**GOAL OF THE EXERCISE**: Please copy everything from the start of the listing down to the line containing "Dot at: (283, 231)", both ends included. In the second "Dot at" line after each pose, multiply both coordinates by 0.85 and round to whole numbers, rounding halves up; leave the pose lines and the first "Dot at" line after each pose unchanged.

Stored entries
┄┄┄┄┄┄┄┄┄┄┄┄┄┄┄┄┄┄┄┄

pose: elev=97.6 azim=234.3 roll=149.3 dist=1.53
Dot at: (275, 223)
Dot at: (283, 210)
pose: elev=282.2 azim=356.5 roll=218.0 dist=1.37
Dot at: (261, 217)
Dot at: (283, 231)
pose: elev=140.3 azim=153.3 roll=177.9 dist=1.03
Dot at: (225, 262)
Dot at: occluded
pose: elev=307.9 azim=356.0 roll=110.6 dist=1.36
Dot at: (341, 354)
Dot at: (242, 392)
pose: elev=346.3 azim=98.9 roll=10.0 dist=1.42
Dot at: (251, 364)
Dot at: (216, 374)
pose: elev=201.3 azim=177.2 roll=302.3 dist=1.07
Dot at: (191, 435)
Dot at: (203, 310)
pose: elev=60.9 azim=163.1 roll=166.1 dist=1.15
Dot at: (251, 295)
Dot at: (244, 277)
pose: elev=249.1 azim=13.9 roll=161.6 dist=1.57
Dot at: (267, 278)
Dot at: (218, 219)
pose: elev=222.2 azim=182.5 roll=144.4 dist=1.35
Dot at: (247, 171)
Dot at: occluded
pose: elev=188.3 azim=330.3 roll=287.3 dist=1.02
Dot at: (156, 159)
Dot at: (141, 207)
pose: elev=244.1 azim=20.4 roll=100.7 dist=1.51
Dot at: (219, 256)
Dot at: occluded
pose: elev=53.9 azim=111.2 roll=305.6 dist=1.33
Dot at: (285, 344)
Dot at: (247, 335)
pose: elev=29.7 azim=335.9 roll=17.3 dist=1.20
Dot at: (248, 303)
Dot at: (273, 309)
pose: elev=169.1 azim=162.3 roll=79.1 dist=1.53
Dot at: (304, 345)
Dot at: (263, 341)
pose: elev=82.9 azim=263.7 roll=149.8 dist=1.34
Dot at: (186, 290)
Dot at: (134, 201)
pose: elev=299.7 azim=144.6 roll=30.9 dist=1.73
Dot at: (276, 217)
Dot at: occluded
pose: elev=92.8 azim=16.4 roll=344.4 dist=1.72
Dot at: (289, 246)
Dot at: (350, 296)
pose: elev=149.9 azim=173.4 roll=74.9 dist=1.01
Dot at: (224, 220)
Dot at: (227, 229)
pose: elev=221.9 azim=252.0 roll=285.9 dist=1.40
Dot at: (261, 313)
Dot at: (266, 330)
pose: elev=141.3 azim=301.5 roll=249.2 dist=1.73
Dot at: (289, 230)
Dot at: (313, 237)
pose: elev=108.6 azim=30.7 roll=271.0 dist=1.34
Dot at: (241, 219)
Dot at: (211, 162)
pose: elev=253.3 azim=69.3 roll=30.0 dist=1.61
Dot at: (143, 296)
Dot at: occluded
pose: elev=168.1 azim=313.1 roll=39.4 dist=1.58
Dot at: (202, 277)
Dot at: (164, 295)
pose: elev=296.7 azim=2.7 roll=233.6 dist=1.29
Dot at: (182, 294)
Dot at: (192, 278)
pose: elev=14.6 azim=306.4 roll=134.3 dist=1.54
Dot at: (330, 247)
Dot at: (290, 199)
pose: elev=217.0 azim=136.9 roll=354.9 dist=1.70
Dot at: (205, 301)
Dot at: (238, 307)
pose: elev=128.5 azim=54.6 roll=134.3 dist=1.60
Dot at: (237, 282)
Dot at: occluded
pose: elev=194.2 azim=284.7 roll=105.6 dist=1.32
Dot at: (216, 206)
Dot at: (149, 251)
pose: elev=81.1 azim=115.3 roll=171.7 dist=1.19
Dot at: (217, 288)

┄┄┄┄┄┄┄┄┄┄┄┄┄┄┄┄┄┄┄┄

**THE SOLUTION**:
pose: elev=97.6 azim=234.3 roll=149.3 dist=1.53
Dot at: (275, 223)
Dot at: (241, 179)
pose: elev=282.2 azim=356.5 roll=218.0 dist=1.37
Dot at: (261, 217)
Dot at: (241, 196)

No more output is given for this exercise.